-- REQUIRED ACTION --
Report how many lines in the items below contain the word "train". Reply with the number only.
───── INPUT FOR THIS TASK
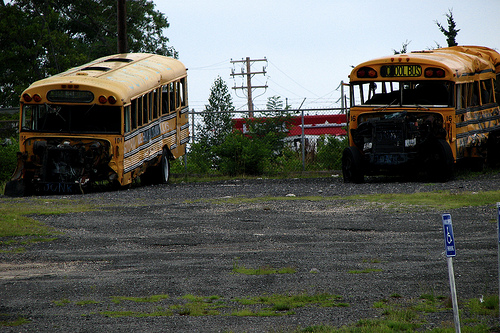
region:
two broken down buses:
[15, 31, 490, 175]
──────────
───── INPUT FOR THIS TASK
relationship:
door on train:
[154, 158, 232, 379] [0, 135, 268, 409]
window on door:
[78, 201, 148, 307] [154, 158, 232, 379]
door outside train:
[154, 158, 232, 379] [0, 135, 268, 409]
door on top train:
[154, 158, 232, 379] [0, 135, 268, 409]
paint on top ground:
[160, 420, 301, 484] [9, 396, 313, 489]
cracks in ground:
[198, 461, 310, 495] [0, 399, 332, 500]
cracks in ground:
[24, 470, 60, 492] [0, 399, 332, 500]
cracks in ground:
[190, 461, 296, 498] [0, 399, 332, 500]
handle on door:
──────────
───── INPUT FOR THIS TASK
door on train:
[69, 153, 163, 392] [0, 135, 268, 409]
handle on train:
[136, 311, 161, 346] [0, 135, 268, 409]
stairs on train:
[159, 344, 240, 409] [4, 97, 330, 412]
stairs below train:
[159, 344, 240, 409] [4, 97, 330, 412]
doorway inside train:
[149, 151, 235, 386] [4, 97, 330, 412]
──────────
-- ANSWER AREA --
8